Drupal.org Project Retention, Download to Usage
Published by Scott Reynen
A couple months ago, download statistics were added to projects on Drupal.org. Previously, we could only see how many sites reported using each project, so download numbers provide an interesting new data point. I was particularly interested in how the two numbers compare, so I did some research, which I'll share here. Specifically, I gathered both the usage and the download numbers for every project on Drupal.org, and looked at some general statistics.
My initial reaction when looking at the download numbers on my own projects was something "oh great, those are big numbers." But after thinking about it a bit more, I realized that's actually an indication something isn't great. If the download number is significantly bigger than the usage number, that means a lot of people are downloading the project without actually using it. Some of that can be explained by sites that don't report usage back to Drupal.org, but a substantial portion of it seems likely to be users who decided not to use a project after downloading it. I can imagine a few reasons for this, including a problematic install process, an inaccurate project description, and a project that just doesn't work well.

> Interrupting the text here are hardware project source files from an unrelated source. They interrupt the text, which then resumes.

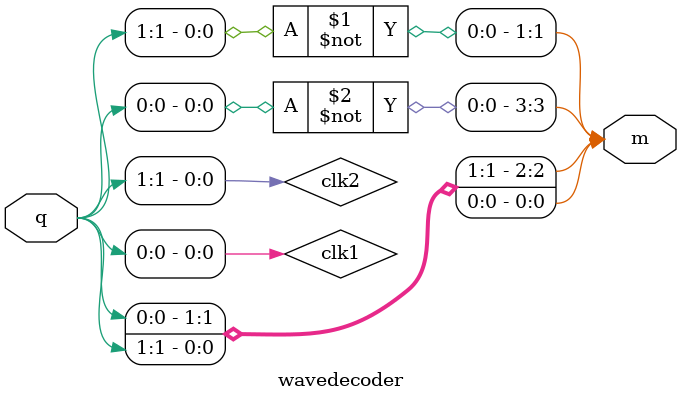
<source format=sv>
module wavedecoder (input logic [1:0] q,
						  output logic [3:0] m);
						  
	logic clk1;
	logic clk2;
	
	assign clk1 = q[0];
	assign clk2 = q[1];
	
	assign m[0] = clk2;
	assign m[1] = ~clk2;
	assign m[2] = clk1;
	assign m[3] = ~clk1;
	
endmodule
</source>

I would hope most of this would be reported in issue queues, but after looking at the numbers, I doubt that's happening. The following chart shows what I'm calling the "retention rate," the percent of Drupal.org downloads that turn into reported usage, for every project on Drupal.org:
I was expecting this chart to look more like a bell curve, with a common retention rate somewhere in the middle, maybe at around 50%, and fewer projects both above and below this rate. Instead, the most common retention rate is zero, and fewer and fewer projects have higher rates. Very few projects are above 25% retention.

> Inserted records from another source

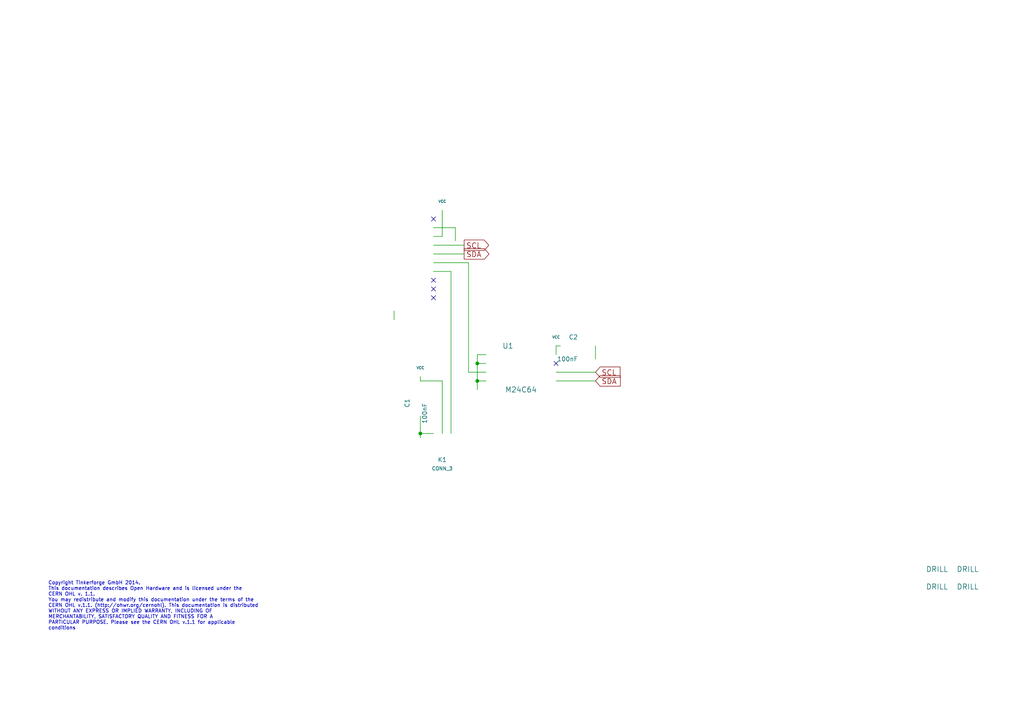
<source format=kicad_sch>
(kicad_sch (version 20230121) (generator eeschema)

  (uuid 3fb1069b-c2cc-43f8-9aa2-3750585bf921)

  (paper "A4")

  (title_block
    (title "Heart Rate Bricklet")
    (date "19 mar 2014")
    (rev "1.0")
    (company "Tinkerforge GmbH")
    (comment 1 "Licensed under CERN OHL v.1.1")
    (comment 2 "Copyright (©) 2014, B.Nordmeyer <bastian@tinkerforge.com>")
  )

  

  (junction (at 138.43 105.41) (diameter 0) (color 0 0 0 0)
    (uuid 01ab0011-f804-4796-84dd-3fa3d77f8b22)
  )
  (junction (at 138.43 110.49) (diameter 0) (color 0 0 0 0)
    (uuid 8d481d9b-e855-431a-84ee-d9c8ab09555f)
  )
  (junction (at 121.92 125.73) (diameter 0) (color 0 0 0 0)
    (uuid 9f07ca2d-4ea7-4817-a5a1-e0667d026631)
  )

  (no_connect (at 125.73 81.28) (uuid 1b9e85da-93d6-40b4-ad65-10be73c5ac8c))
  (no_connect (at 125.73 86.36) (uuid 5a4f0006-9026-4a17-9f23-e42d3ddb3d06))
  (no_connect (at 161.29 105.41) (uuid aaba3dce-8674-4c41-ba0a-5b63c0f1719a))
  (no_connect (at 125.73 63.5) (uuid af74e7ed-4294-4de0-9fd9-0ac2a9143233))
  (no_connect (at 125.73 83.82) (uuid cbc0b766-8f2b-41f8-9e22-234011e508b4))

  (wire (pts (xy 132.08 69.85) (xy 132.08 66.04))
    (stroke (width 0) (type default))
    (uuid 04d58341-2bbe-4735-9846-f1bc89691357)
  )
  (wire (pts (xy 121.92 110.49) (xy 121.92 109.22))
    (stroke (width 0) (type default))
    (uuid 07dea3af-3872-48d2-b9b0-06f10e7a72f7)
  )
  (wire (pts (xy 132.08 66.04) (xy 125.73 66.04))
    (stroke (width 0) (type default))
    (uuid 0ab20593-1be8-4d97-9940-7b0790fa87eb)
  )
  (wire (pts (xy 114.3 92.71) (xy 114.3 90.17))
    (stroke (width 0) (type default))
    (uuid 10d040c6-87a6-41a2-879c-b187f44619c5)
  )
  (wire (pts (xy 125.73 71.12) (xy 134.62 71.12))
    (stroke (width 0) (type default))
    (uuid 16d3dd42-6773-4277-b988-261c7d0b9765)
  )
  (wire (pts (xy 161.29 100.33) (xy 161.29 102.87))
    (stroke (width 0) (type default))
    (uuid 2a339996-5a4a-4b0b-ae65-5ba5863a2c76)
  )
  (wire (pts (xy 135.89 76.2) (xy 135.89 107.95))
    (stroke (width 0) (type default))
    (uuid 36ff863a-5a20-4b61-9f45-8ef512406c20)
  )
  (wire (pts (xy 161.29 110.49) (xy 172.72 110.49))
    (stroke (width 0) (type default))
    (uuid 478633c4-4e9e-41ae-be91-8a80b7368a1e)
  )
  (wire (pts (xy 121.92 120.65) (xy 121.92 125.73))
    (stroke (width 0) (type default))
    (uuid 50f3f5a6-263c-4902-8d38-740fc401422d)
  )
  (wire (pts (xy 128.27 68.58) (xy 128.27 60.96))
    (stroke (width 0) (type default))
    (uuid 511ebc3a-e82f-46e8-a186-e1f0152ce3de)
  )
  (wire (pts (xy 138.43 102.87) (xy 138.43 105.41))
    (stroke (width 0) (type default))
    (uuid 590c9657-ce4b-44d2-9e7c-8e253e388887)
  )
  (wire (pts (xy 138.43 110.49) (xy 140.97 110.49))
    (stroke (width 0) (type default))
    (uuid 5de91af3-9b91-4212-9dd3-ec6203c95bac)
  )
  (wire (pts (xy 172.72 104.14) (xy 172.72 100.33))
    (stroke (width 0) (type default))
    (uuid 648a430f-c706-4fe9-9bce-293c5c46fcf1)
  )
  (wire (pts (xy 130.81 125.73) (xy 130.81 78.74))
    (stroke (width 0) (type default))
    (uuid 6f15d854-6cac-408e-a579-1f80e63cc63e)
  )
  (wire (pts (xy 130.81 78.74) (xy 125.73 78.74))
    (stroke (width 0) (type default))
    (uuid 74a2e762-364d-4fa1-ab76-fc152ed325ab)
  )
  (wire (pts (xy 140.97 102.87) (xy 138.43 102.87))
    (stroke (width 0) (type default))
    (uuid 7829b58d-5306-4e3b-b070-615b59bdb79c)
  )
  (wire (pts (xy 135.89 107.95) (xy 140.97 107.95))
    (stroke (width 0) (type default))
    (uuid 7a743343-8236-41f0-a335-e96496c6b105)
  )
  (wire (pts (xy 128.27 110.49) (xy 121.92 110.49))
    (stroke (width 0) (type default))
    (uuid 9b101858-4059-4a52-a118-d3a7990e3a49)
  )
  (wire (pts (xy 125.73 76.2) (xy 135.89 76.2))
    (stroke (width 0) (type default))
    (uuid 9be0ad31-6601-4b4b-9943-b9999d7bdab9)
  )
  (wire (pts (xy 125.73 125.73) (xy 121.92 125.73))
    (stroke (width 0) (type default))
    (uuid b17c6c49-edf1-4bca-b39a-6d3132abcd0d)
  )
  (wire (pts (xy 162.56 100.33) (xy 161.29 100.33))
    (stroke (width 0) (type default))
    (uuid b40b3ba7-a53a-457e-a924-974327282fff)
  )
  (wire (pts (xy 138.43 105.41) (xy 140.97 105.41))
    (stroke (width 0) (type default))
    (uuid bafe8ea4-d938-4930-8fff-f4b720811733)
  )
  (wire (pts (xy 121.92 125.73) (xy 121.92 127))
    (stroke (width 0) (type default))
    (uuid c5ad2b09-4d76-46de-9d54-3dbfcbc3311a)
  )
  (wire (pts (xy 138.43 105.41) (xy 138.43 110.49))
    (stroke (width 0) (type default))
    (uuid c9f7c8f5-e4bd-4b93-ae52-3c0201a046ac)
  )
  (wire (pts (xy 161.29 107.95) (xy 172.72 107.95))
    (stroke (width 0) (type default))
    (uuid e74441a3-dfe8-4b67-ad60-1f8018c15e0c)
  )
  (wire (pts (xy 125.73 73.66) (xy 134.62 73.66))
    (stroke (width 0) (type default))
    (uuid eb2ce76c-e859-4e0d-b623-3b5f9a08f4f2)
  )
  (wire (pts (xy 138.43 110.49) (xy 138.43 113.03))
    (stroke (width 0) (type default))
    (uuid ef9f6063-dc06-4585-9242-df4cf74e98ed)
  )
  (wire (pts (xy 125.73 68.58) (xy 128.27 68.58))
    (stroke (width 0) (type default))
    (uuid f18a96cc-95c8-4331-bd52-a8a29e32615c)
  )
  (wire (pts (xy 128.27 125.73) (xy 128.27 110.49))
    (stroke (width 0) (type default))
    (uuid fdfb5c8d-9113-43b2-bfb4-6fb6603b00b1)
  )

  (text "Copyright Tinkerforge GmbH 2014.\nThis documentation describes Open Hardware and is licensed under the\nCERN OHL v. 1.1.\nYou may redistribute and modify this documentation under the terms of the\nCERN OHL v.1.1. (http://ohwr.org/cernohl). This documentation is distributed\nWITHOUT ANY EXPRESS OR IMPLIED WARRANTY, INCLUDING OF\nMERCHANTABILITY, SATISFACTORY QUALITY AND FITNESS FOR A\nPARTICULAR PURPOSE. Please see the CERN OHL v.1.1 for applicable\nconditions\n"
    (at 13.97 182.88 0)
    (effects (font (size 1.016 1.016)) (justify left bottom))
    (uuid 2f54b1a7-9bbf-4593-8e24-1c832560ab97)
  )

  (global_label "SDA" (shape input) (at 172.72 110.49 0)
    (effects (font (size 1.524 1.524)) (justify left))
    (uuid 0d1338d5-c3ab-495c-94e1-6be4068f2873)
    (property "Intersheetrefs" "${INTERSHEET_REFS}" (at 172.72 110.49 0)
      (effects (font (size 1.27 1.27)) hide)
    )
  )
  (global_label "SDA" (shape output) (at 134.62 73.66 0)
    (effects (font (size 1.524 1.524)) (justify left))
    (uuid 9070968b-4a92-4109-b124-b237ce662223)
    (property "Intersheetrefs" "${INTERSHEET_REFS}" (at 134.62 73.66 0)
      (effects (font (size 1.27 1.27)) hide)
    )
  )
  (global_label "SCL" (shape output) (at 134.62 71.12 0)
    (effects (font (size 1.524 1.524)) (justify left))
    (uuid 9290f444-06c2-4311-bdb0-04f7d3088d81)
    (property "Intersheetrefs" "${INTERSHEET_REFS}" (at 134.62 71.12 0)
      (effects (font (size 1.27 1.27)) hide)
    )
  )
  (global_label "SCL" (shape input) (at 172.72 107.95 0)
    (effects (font (size 1.524 1.524)) (justify left))
    (uuid c932fe97-9695-4839-b051-2de22dd3e925)
    (property "Intersheetrefs" "${INTERSHEET_REFS}" (at 172.72 107.95 0)
      (effects (font (size 1.27 1.27)) hide)
    )
  )

  (symbol (lib_id "CON-SENSOR") (at 114.3 74.93 0) (mirror y) (unit 1)
    (in_bom yes) (on_board yes) (dnp no)
    (uuid 00000000-0000-0000-0000-00004c5fcf27)
    (property "Reference" "P1" (at 120.65 60.96 0)
      (effects (font (size 1.524 1.524)))
    )
    (property "Value" "CON-SENSOR" (at 110.49 74.93 90)
      (effects (font (size 1.524 1.524)))
    )
    (property "Footprint" "CON-SENSOR" (at 114.3 74.93 0)
      (effects (font (size 1.524 1.524)) hide)
    )
    (property "Datasheet" "" (at 114.3 74.93 0)
      (effects (font (size 1.524 1.524)) hide)
    )
    (instances
      (project "heart-rate"
        (path "/3fb1069b-c2cc-43f8-9aa2-3750585bf921"
          (reference "P1") (unit 1)
        )
      )
    )
  )

  (symbol (lib_id "GND") (at 114.3 92.71 0) (unit 1)
    (in_bom yes) (on_board yes) (dnp no)
    (uuid 00000000-0000-0000-0000-00004c5fcf4f)
    (property "Reference" "#PWR06" (at 114.3 92.71 0)
      (effects (font (size 0.762 0.762)) hide)
    )
    (property "Value" "GND" (at 114.3 94.488 0)
      (effects (font (size 0.762 0.762)) hide)
    )
    (property "Footprint" "" (at 114.3 92.71 0)
      (effects (font (size 1.524 1.524)) hide)
    )
    (property "Datasheet" "" (at 114.3 92.71 0)
      (effects (font (size 1.524 1.524)) hide)
    )
    (instances
      (project "heart-rate"
        (path "/3fb1069b-c2cc-43f8-9aa2-3750585bf921"
          (reference "#PWR06") (unit 1)
        )
      )
    )
  )

  (symbol (lib_id "GND") (at 132.08 69.85 0) (unit 1)
    (in_bom yes) (on_board yes) (dnp no)
    (uuid 00000000-0000-0000-0000-00004c5fcf5e)
    (property "Reference" "#PWR05" (at 132.08 69.85 0)
      (effects (font (size 0.762 0.762)) hide)
    )
    (property "Value" "GND" (at 132.08 71.628 0)
      (effects (font (size 0.762 0.762)) hide)
    )
    (property "Footprint" "" (at 132.08 69.85 0)
      (effects (font (size 1.524 1.524)) hide)
    )
    (property "Datasheet" "" (at 132.08 69.85 0)
      (effects (font (size 1.524 1.524)) hide)
    )
    (instances
      (project "heart-rate"
        (path "/3fb1069b-c2cc-43f8-9aa2-3750585bf921"
          (reference "#PWR05") (unit 1)
        )
      )
    )
  )

  (symbol (lib_id "VCC") (at 128.27 60.96 0) (unit 1)
    (in_bom yes) (on_board yes) (dnp no)
    (uuid 00000000-0000-0000-0000-00004c5fcfb4)
    (property "Reference" "#PWR04" (at 128.27 58.42 0)
      (effects (font (size 0.762 0.762)) hide)
    )
    (property "Value" "VCC" (at 128.27 58.42 0)
      (effects (font (size 0.762 0.762)))
    )
    (property "Footprint" "" (at 128.27 60.96 0)
      (effects (font (size 1.524 1.524)) hide)
    )
    (property "Datasheet" "" (at 128.27 60.96 0)
      (effects (font (size 1.524 1.524)) hide)
    )
    (instances
      (project "heart-rate"
        (path "/3fb1069b-c2cc-43f8-9aa2-3750585bf921"
          (reference "#PWR04") (unit 1)
        )
      )
    )
  )

  (symbol (lib_id "CAT24C") (at 151.13 113.03 0) (unit 1)
    (in_bom yes) (on_board yes) (dnp no)
    (uuid 00000000-0000-0000-0000-00004c5fd337)
    (property "Reference" "U1" (at 147.32 100.33 0)
      (effects (font (size 1.524 1.524)))
    )
    (property "Value" "M24C64" (at 151.13 113.03 0)
      (effects (font (size 1.524 1.524)))
    )
    (property "Footprint" "SOIC8" (at 151.13 113.03 0)
      (effects (font (size 1.524 1.524)) hide)
    )
    (property "Datasheet" "" (at 151.13 113.03 0)
      (effects (font (size 1.524 1.524)) hide)
    )
    (instances
      (project "heart-rate"
        (path "/3fb1069b-c2cc-43f8-9aa2-3750585bf921"
          (reference "U1") (unit 1)
        )
      )
    )
  )

  (symbol (lib_id "GND") (at 138.43 113.03 0) (unit 1)
    (in_bom yes) (on_board yes) (dnp no)
    (uuid 00000000-0000-0000-0000-00004c5fd34e)
    (property "Reference" "#PWR03" (at 138.43 113.03 0)
      (effects (font (size 0.762 0.762)) hide)
    )
    (property "Value" "GND" (at 138.43 114.808 0)
      (effects (font (size 0.762 0.762)) hide)
    )
    (property "Footprint" "" (at 138.43 113.03 0)
      (effects (font (size 1.524 1.524)) hide)
    )
    (property "Datasheet" "" (at 138.43 113.03 0)
      (effects (font (size 1.524 1.524)) hide)
    )
    (instances
      (project "heart-rate"
        (path "/3fb1069b-c2cc-43f8-9aa2-3750585bf921"
          (reference "#PWR03") (unit 1)
        )
      )
    )
  )

  (symbol (lib_id "VCC") (at 161.29 100.33 0) (unit 1)
    (in_bom yes) (on_board yes) (dnp no)
    (uuid 00000000-0000-0000-0000-00004c5fd35e)
    (property "Reference" "#PWR02" (at 161.29 97.79 0)
      (effects (font (size 0.762 0.762)) hide)
    )
    (property "Value" "VCC" (at 161.29 97.79 0)
      (effects (font (size 0.762 0.762)))
    )
    (property "Footprint" "" (at 161.29 100.33 0)
      (effects (font (size 1.524 1.524)) hide)
    )
    (property "Datasheet" "" (at 161.29 100.33 0)
      (effects (font (size 1.524 1.524)) hide)
    )
    (instances
      (project "heart-rate"
        (path "/3fb1069b-c2cc-43f8-9aa2-3750585bf921"
          (reference "#PWR02") (unit 1)
        )
      )
    )
  )

  (symbol (lib_id "C") (at 167.64 100.33 90) (unit 1)
    (in_bom yes) (on_board yes) (dnp no)
    (uuid 00000000-0000-0000-0000-00004c5fd6ed)
    (property "Reference" "C2" (at 167.64 97.79 90)
      (effects (font (size 1.27 1.27)) (justify left))
    )
    (property "Value" "100nF" (at 167.64 104.14 90)
      (effects (font (size 1.27 1.27)) (justify left))
    )
    (property "Footprint" "0603" (at 167.64 100.33 0)
      (effects (font (size 1.524 1.524)) hide)
    )
    (property "Datasheet" "" (at 167.64 100.33 0)
      (effects (font (size 1.524 1.524)) hide)
    )
    (instances
      (project "heart-rate"
        (path "/3fb1069b-c2cc-43f8-9aa2-3750585bf921"
          (reference "C2") (unit 1)
        )
      )
    )
  )

  (symbol (lib_id "DRILL") (at 280.67 165.1 0) (unit 1)
    (in_bom yes) (on_board yes) (dnp no)
    (uuid 00000000-0000-0000-0000-00004c605099)
    (property "Reference" "U4" (at 281.94 163.83 0)
      (effects (font (size 1.524 1.524)) hide)
    )
    (property "Value" "DRILL" (at 280.67 165.1 0)
      (effects (font (size 1.524 1.524)))
    )
    (property "Footprint" "DRILL_NP" (at 280.67 165.1 0)
      (effects (font (size 1.524 1.524)) hide)
    )
    (property "Datasheet" "" (at 280.67 165.1 0)
      (effects (font (size 1.524 1.524)) hide)
    )
    (instances
      (project "heart-rate"
        (path "/3fb1069b-c2cc-43f8-9aa2-3750585bf921"
          (reference "U4") (unit 1)
        )
      )
    )
  )

  (symbol (lib_id "DRILL") (at 280.67 170.18 0) (unit 1)
    (in_bom yes) (on_board yes) (dnp no)
    (uuid 00000000-0000-0000-0000-00004c60509f)
    (property "Reference" "U5" (at 281.94 168.91 0)
      (effects (font (size 1.524 1.524)) hide)
    )
    (property "Value" "DRILL" (at 280.67 170.18 0)
      (effects (font (size 1.524 1.524)))
    )
    (property "Footprint" "DRILL_NP" (at 280.67 170.18 0)
      (effects (font (size 1.524 1.524)) hide)
    )
    (property "Datasheet" "" (at 280.67 170.18 0)
      (effects (font (size 1.524 1.524)) hide)
    )
    (instances
      (project "heart-rate"
        (path "/3fb1069b-c2cc-43f8-9aa2-3750585bf921"
          (reference "U5") (unit 1)
        )
      )
    )
  )

  (symbol (lib_id "DRILL") (at 271.78 170.18 0) (unit 1)
    (in_bom yes) (on_board yes) (dnp no)
    (uuid 00000000-0000-0000-0000-00004c6050a2)
    (property "Reference" "U3" (at 273.05 168.91 0)
      (effects (font (size 1.524 1.524)) hide)
    )
    (property "Value" "DRILL" (at 271.78 170.18 0)
      (effects (font (size 1.524 1.524)))
    )
    (property "Footprint" "DRILL_NP" (at 271.78 170.18 0)
      (effects (font (size 1.524 1.524)) hide)
    )
    (property "Datasheet" "" (at 271.78 170.18 0)
      (effects (font (size 1.524 1.524)) hide)
    )
    (instances
      (project "heart-rate"
        (path "/3fb1069b-c2cc-43f8-9aa2-3750585bf921"
          (reference "U3") (unit 1)
        )
      )
    )
  )

  (symbol (lib_id "DRILL") (at 271.78 165.1 0) (unit 1)
    (in_bom yes) (on_board yes) (dnp no)
    (uuid 00000000-0000-0000-0000-00004c6050a5)
    (property "Reference" "U2" (at 273.05 163.83 0)
      (effects (font (size 1.524 1.524)) hide)
    )
    (property "Value" "DRILL" (at 271.78 165.1 0)
      (effects (font (size 1.524 1.524)))
    )
    (property "Footprint" "DRILL_NP" (at 271.78 165.1 0)
      (effects (font (size 1.524 1.524)) hide)
    )
    (property "Datasheet" "" (at 271.78 165.1 0)
      (effects (font (size 1.524 1.524)) hide)
    )
    (instances
      (project "heart-rate"
        (path "/3fb1069b-c2cc-43f8-9aa2-3750585bf921"
          (reference "U2") (unit 1)
        )
      )
    )
  )

  (symbol (lib_id "GND") (at 172.72 104.14 0) (unit 1)
    (in_bom yes) (on_board yes) (dnp no)
    (uuid 00000000-0000-0000-0000-00004ce29748)
    (property "Reference" "#PWR01" (at 172.72 104.14 0)
      (effects (font (size 0.762 0.762)) hide)
    )
    (property "Value" "GND" (at 172.72 105.918 0)
      (effects (font (size 0.762 0.762)) hide)
    )
    (property "Footprint" "" (at 172.72 104.14 0)
      (effects (font (size 1.524 1.524)) hide)
    )
    (property "Datasheet" "" (at 172.72 104.14 0)
      (effects (font (size 1.524 1.524)) hide)
    )
    (instances
      (project "heart-rate"
        (path "/3fb1069b-c2cc-43f8-9aa2-3750585bf921"
          (reference "#PWR01") (unit 1)
        )
      )
    )
  )

  (symbol (lib_id "CONN_3") (at 128.27 134.62 90) (mirror x) (unit 1)
    (in_bom yes) (on_board yes) (dnp no)
    (uuid 00000000-0000-0000-0000-000053298c17)
    (property "Reference" "K1" (at 128.27 133.35 90)
      (effects (font (size 1.27 1.27)))
    )
    (property "Value" "CONN_3" (at 128.27 135.89 90)
      (effects (font (size 1.016 1.016)))
    )
    (property "Footprint" "PIN_ARRAY_3X1" (at 128.27 134.62 0)
      (effects (font (size 1.524 1.524)) hide)
    )
    (property "Datasheet" "" (at 128.27 134.62 0)
      (effects (font (size 1.524 1.524)))
    )
    (instances
      (project "heart-rate"
        (path "/3fb1069b-c2cc-43f8-9aa2-3750585bf921"
          (reference "K1") (unit 1)
        )
      )
    )
  )

  (symbol (lib_id "VCC") (at 121.92 109.22 0) (unit 1)
    (in_bom yes) (on_board yes) (dnp no)
    (uuid 00000000-0000-0000-0000-000053298c97)
    (property "Reference" "#PWR07" (at 121.92 106.68 0)
      (effects (font (size 0.762 0.762)) hide)
    )
    (property "Value" "VCC" (at 121.92 106.68 0)
      (effects (font (size 0.762 0.762)))
    )
    (property "Footprint" "" (at 121.92 109.22 0)
      (effects (font (size 1.524 1.524)) hide)
    )
    (property "Datasheet" "" (at 121.92 109.22 0)
      (effects (font (size 1.524 1.524)) hide)
    )
    (instances
      (project "heart-rate"
        (path "/3fb1069b-c2cc-43f8-9aa2-3750585bf921"
          (reference "#PWR07") (unit 1)
        )
      )
    )
  )

  (symbol (lib_id "C") (at 121.92 115.57 180) (unit 1)
    (in_bom yes) (on_board yes) (dnp no)
    (uuid 00000000-0000-0000-0000-000053298c9d)
    (property "Reference" "C1" (at 118.11 115.57 90)
      (effects (font (size 1.27 1.27)) (justify left))
    )
    (property "Value" "100nF" (at 123.19 116.84 90)
      (effects (font (size 1.27 1.27)) (justify left))
    )
    (property "Footprint" "0603" (at 121.92 115.57 0)
      (effects (font (size 1.524 1.524)) hide)
    )
    (property "Datasheet" "" (at 121.92 115.57 0)
      (effects (font (size 1.524 1.524)) hide)
    )
    (instances
      (project "heart-rate"
        (path "/3fb1069b-c2cc-43f8-9aa2-3750585bf921"
          (reference "C1") (unit 1)
        )
      )
    )
  )

  (symbol (lib_id "GND") (at 121.92 127 0) (unit 1)
    (in_bom yes) (on_board yes) (dnp no)
    (uuid 00000000-0000-0000-0000-000053298cfd)
    (property "Reference" "#PWR08" (at 121.92 127 0)
      (effects (font (size 0.762 0.762)) hide)
    )
    (property "Value" "GND" (at 121.92 128.778 0)
      (effects (font (size 0.762 0.762)) hide)
    )
    (property "Footprint" "" (at 121.92 127 0)
      (effects (font (size 1.524 1.524)) hide)
    )
    (property "Datasheet" "" (at 121.92 127 0)
      (effects (font (size 1.524 1.524)) hide)
    )
    (instances
      (project "heart-rate"
        (path "/3fb1069b-c2cc-43f8-9aa2-3750585bf921"
          (reference "#PWR08") (unit 1)
        )
      )
    )
  )

  (sheet_instances
    (path "/" (page "1"))
  )
)

</source>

"Retention rate" is a somewhat misleading label for this. Because we're comparing actual downloads to reported usage, there's a gap of unreported usage that explains some of this. But because some projects have near 100% retention, it seems safe to discount that. Some even have over 100% retention, as it's possible to download a project once and use it on multiple sites.
I thought the distribution of retention rates might change based on popularity of projects, so I looked at this same chart on different subsets of more popular projects. If we limit the data to just the top 1000 projects on Drupal.org (by usage numbers), we start to see something approaching a bell curve, with a peak at around 20% retention. That's still very low, and it stays about the same for the top 500 and top 100 projects. But the difference between the top 1000 and all projects does suggest retention during initial install is an important factor in Drupal.org project success.
So what can we learn from this? My initial reaction is that these numbers suggest a lot of room for improvement in the initial experience using new projects in Drupal. If these charts are truly an indication that the vast majority of projects downloaded from Drupal.org are never used, we could make a huge improvement in Drupal adoption by looking closely at the site builder experience immediately after downloading projects. Are people having trouble figuring out how to enable modules and themes? Are dependencies a stumbling block? Are project descriptions just not clear enough?
Ideally everyone who downloads a project on Drupal.org would successfully install it, find it solves the problem they were hoping it would solve, and we'd see usage numbers at close to 100% of download numbers. We're currently far from that, which was a big surprise for me. I'd be happy to hear alternate explanations for this data and have shared the raw data to that end. It would also be great to hear more from what is apparently a large number of people who are downloading Drupal.org projects and not using them.